Which lines below hold the word "graisses"? Copy all of them.

(Collected data)
--- START ---

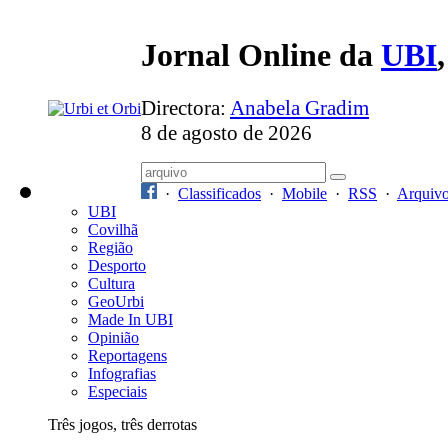
Jornal Online da
UBI
Directora:
Anabela Gradim
8 de agosto de 2026
·
Classificados
·
Mobile
·
RSS
·
Arquiv
UBI
Covilhã
Região
Desporto
Cultura
GeoUrbi
Made In UBI
Opinião
Reportagens
Infografias
Especiais
Três jogos, três derrotas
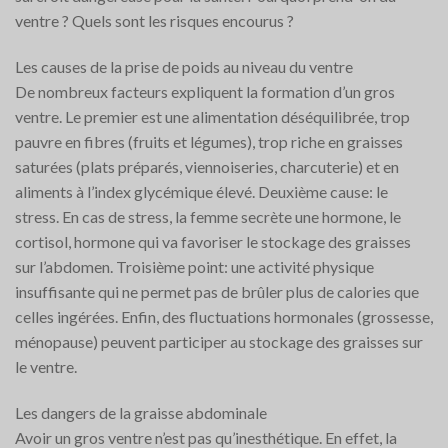
ventre ? Quels sont les risques encourus ?
Les causes de la prise de poids au niveau du ventre
De nombreux facteurs expliquent la formation d’un gros
ventre. Le premier est une alimentation déséquilibrée, trop
pauvre en fibres (fruits et légumes), trop riche en graisses
saturées (plats préparés, viennoiseries, charcuterie) et en
aliments à l’index glycémique élevé. Deuxième cause: le
stress. En cas de stress, la femme secrète une hormone, le
cortisol, hormone qui va favoriser le stockage des graisses
sur l’abdomen. Troisième point: une activité physique
insuffisante qui ne permet pas de brûler plus de calories que
celles ingérées. Enfin, des fluctuations hormonales (grossesse,
ménopause) peuvent participer au stockage des graisses sur
le ventre.
Les dangers de la graisse abdominale
Avoir un gros ventre n’est pas qu’inesthétique. En effet, la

--- END ---

YOUR RESPONSE —
pauvre en fibres (fruits et légumes), trop riche en graisses
cortisol, hormone qui va favoriser le stockage des graisses
ménopause) peuvent participer au stockage des graisses sur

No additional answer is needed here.